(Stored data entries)
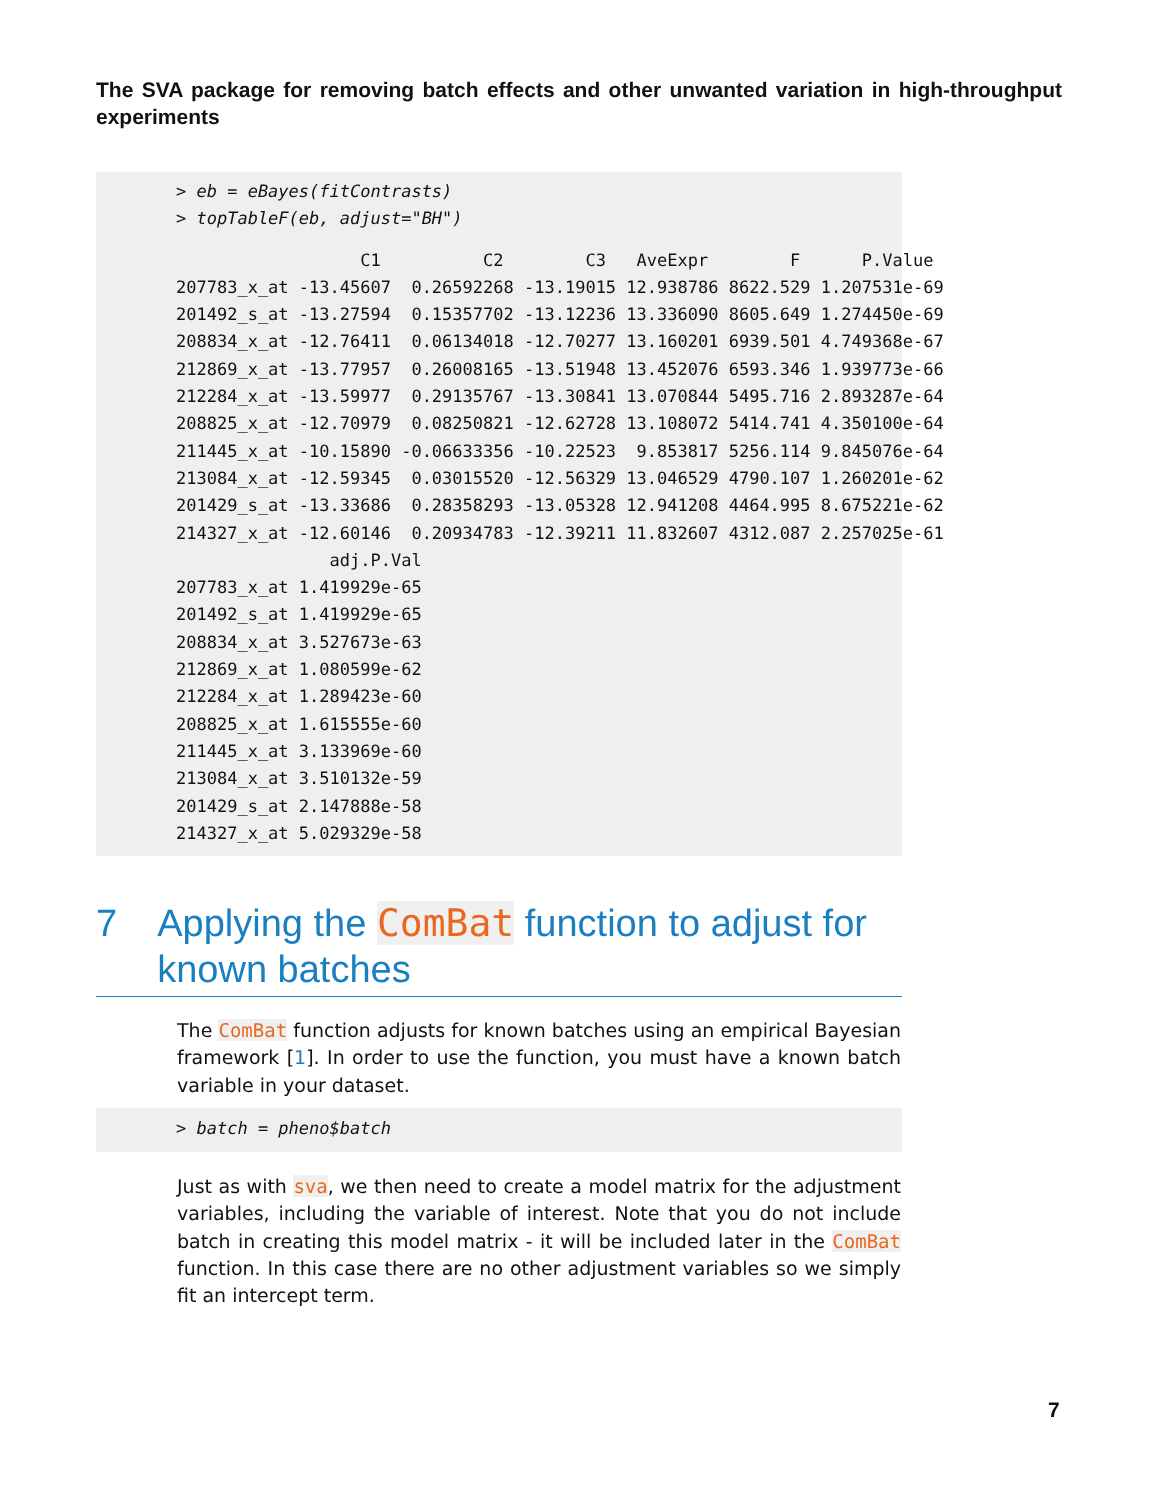The SVA package for removing batch effects and other unwanted variation in high-throughput experiments
> eb = eBayes(fitContrasts)
> topTableF(eb, adjust="BH")
                  C1          C2        C3   AveExpr        F      P.Value
207783_x_at -13.45607  0.26592268 -13.19015 12.938786 8622.529 1.207531e-69
201492_s_at -13.27594  0.15357702 -13.12236 13.336090 8605.649 1.274450e-69
208834_x_at -12.76411  0.06134018 -12.70277 13.160201 6939.501 4.749368e-67
212869_x_at -13.77957  0.26008165 -13.51948 13.452076 6593.346 1.939773e-66
212284_x_at -13.59977  0.29135767 -13.30841 13.070844 5495.716 2.893287e-64
208825_x_at -12.70979  0.08250821 -12.62728 13.108072 5414.741 4.350100e-64
211445_x_at -10.15890 -0.06633356 -10.22523  9.853817 5256.114 9.845076e-64
213084_x_at -12.59345  0.03015520 -12.56329 13.046529 4790.107 1.260201e-62
201429_s_at -13.33686  0.28358293 -13.05328 12.941208 4464.995 8.675221e-62
214327_x_at -12.60146  0.20934783 -12.39211 11.832607 4312.087 2.257025e-61
               adj.P.Val
207783_x_at 1.419929e-65
201492_s_at 1.419929e-65
208834_x_at 3.527673e-63
212869_x_at 1.080599e-62
212284_x_at 1.289423e-60
208825_x_at 1.615555e-60
211445_x_at 3.133969e-60
213084_x_at 3.510132e-59
201429_s_at 2.147888e-58
214327_x_at 5.029329e-58
7 Applying the ComBat function to adjust for known batches
The ComBat function adjusts for known batches using an empirical Bayesian framework [1]. In order to use the function, you must have a known batch variable in your dataset.
> batch = pheno$batch
Just as with sva, we then need to create a model matrix for the adjustment variables, including the variable of interest. Note that you do not include batch in creating this model matrix - it will be included later in the ComBat function. In this case there are no other adjustment variables so we simply fit an intercept term.
7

[ASSIGNMENT] Using the records above, set down exactly the lines from the one with "13.070844 5495.716 2.893287e-64" through the one with "211445_x_at -10.15890 -0.06633356", inclusive, and nothing more.

[EXERCISE ANSWER]
212284_x_at -13.59977  0.29135767 -13.30841 13.070844 5495.716 2.893287e-64
208825_x_at -12.70979  0.08250821 -12.62728 13.108072 5414.741 4.350100e-64
211445_x_at -10.15890 -0.06633356 -10.22523  9.853817 5256.114 9.845076e-64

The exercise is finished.